Of course, the effort is about far more than chickpeas and olive oil.  

“What makes us different is that we put relationships first,” Assistant Culinary Program Leader Sophie Leblanc-Mederios said. “Each person has time to see and be seen, contribute, learn and make mistakes in the safety of compassionate support. It may sound corny, but it works because we care so much about one another.” 

It’s care that ends up in packages of hummus that are gaining popularity. Culinary program leader Scott Sanderson says the rewards are greater than the food that’s created.  

“The program has been built on the foundation of making hummus, but as we build on this foundation it allows people of all abilities to have a sense of purpose and inclusiveness to learning culinary skills,” he said.  

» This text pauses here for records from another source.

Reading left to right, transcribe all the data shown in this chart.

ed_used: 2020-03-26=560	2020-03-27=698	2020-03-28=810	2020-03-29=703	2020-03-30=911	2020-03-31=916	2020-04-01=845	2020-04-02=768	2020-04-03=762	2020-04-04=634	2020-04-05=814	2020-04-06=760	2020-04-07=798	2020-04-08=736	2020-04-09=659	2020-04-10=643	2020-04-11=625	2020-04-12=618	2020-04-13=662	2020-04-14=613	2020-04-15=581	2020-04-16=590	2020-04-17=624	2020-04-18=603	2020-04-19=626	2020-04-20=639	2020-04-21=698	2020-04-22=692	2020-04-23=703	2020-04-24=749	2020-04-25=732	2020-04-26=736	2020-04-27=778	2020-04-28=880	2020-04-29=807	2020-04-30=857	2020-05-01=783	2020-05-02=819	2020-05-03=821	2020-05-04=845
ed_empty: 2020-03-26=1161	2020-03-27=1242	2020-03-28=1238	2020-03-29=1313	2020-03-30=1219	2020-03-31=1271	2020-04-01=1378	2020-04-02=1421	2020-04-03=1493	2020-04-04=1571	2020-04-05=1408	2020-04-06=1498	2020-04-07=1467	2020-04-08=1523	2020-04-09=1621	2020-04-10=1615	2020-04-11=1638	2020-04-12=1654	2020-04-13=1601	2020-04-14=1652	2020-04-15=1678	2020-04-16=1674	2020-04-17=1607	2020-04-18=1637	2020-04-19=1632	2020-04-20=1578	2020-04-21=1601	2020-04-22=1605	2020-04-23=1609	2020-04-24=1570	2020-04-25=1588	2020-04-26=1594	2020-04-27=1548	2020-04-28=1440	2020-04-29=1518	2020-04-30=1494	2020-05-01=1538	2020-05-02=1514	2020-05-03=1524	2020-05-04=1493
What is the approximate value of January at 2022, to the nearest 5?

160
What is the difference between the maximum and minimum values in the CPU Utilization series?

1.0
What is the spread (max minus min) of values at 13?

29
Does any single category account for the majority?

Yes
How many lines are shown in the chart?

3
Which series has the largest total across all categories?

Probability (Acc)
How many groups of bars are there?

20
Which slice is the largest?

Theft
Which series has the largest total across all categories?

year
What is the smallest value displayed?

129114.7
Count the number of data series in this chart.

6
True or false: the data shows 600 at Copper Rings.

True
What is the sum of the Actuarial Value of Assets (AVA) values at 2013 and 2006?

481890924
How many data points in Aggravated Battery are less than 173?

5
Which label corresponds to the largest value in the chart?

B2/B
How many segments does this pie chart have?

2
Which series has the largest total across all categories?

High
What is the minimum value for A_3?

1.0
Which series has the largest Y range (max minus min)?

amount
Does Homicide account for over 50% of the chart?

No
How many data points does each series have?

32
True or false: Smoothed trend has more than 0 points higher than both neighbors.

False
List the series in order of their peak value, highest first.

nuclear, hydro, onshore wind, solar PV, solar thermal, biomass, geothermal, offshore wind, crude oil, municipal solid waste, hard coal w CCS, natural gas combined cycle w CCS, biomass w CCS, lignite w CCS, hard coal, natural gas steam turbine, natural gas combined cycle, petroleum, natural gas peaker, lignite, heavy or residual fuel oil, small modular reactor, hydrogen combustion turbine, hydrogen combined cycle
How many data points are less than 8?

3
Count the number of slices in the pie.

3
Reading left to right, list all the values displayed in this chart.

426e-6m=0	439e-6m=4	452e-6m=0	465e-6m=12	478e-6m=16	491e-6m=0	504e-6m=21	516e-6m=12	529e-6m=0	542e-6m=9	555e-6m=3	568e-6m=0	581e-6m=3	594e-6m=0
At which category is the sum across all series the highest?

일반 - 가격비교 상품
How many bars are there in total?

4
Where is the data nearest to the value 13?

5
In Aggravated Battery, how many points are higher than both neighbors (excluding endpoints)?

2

As the kitchen is often the heart of a L’Arche home, it’s natural that cooking would be an offering that spills into the wider community. While their fellow L’Arche residents gain the most immediate benefits from the students’ fledgling skill, the L’Arche Boston North kitchen crew plans to support Off the Streets, a local soup kitchen and homeless outreach ministry. 

“We are inviting the community to share in our mission, while also changing the narrative of how the world views people with disabilities,”  L’Arche Boston North community leader Jen Matthews said. “We’re breaking down the barriers and stereotypes of people with disabilities as being recipients of charity. In turn, we demonstrate the dynamic gifts and skills people with disabilities have to enrich their communities.” 

It’s already a key ingredient in enriching Megan’s life.  

“I hope to continue to work in program to enjoy more people who can also grow through the program and take what I learned home to my house and family,” she said.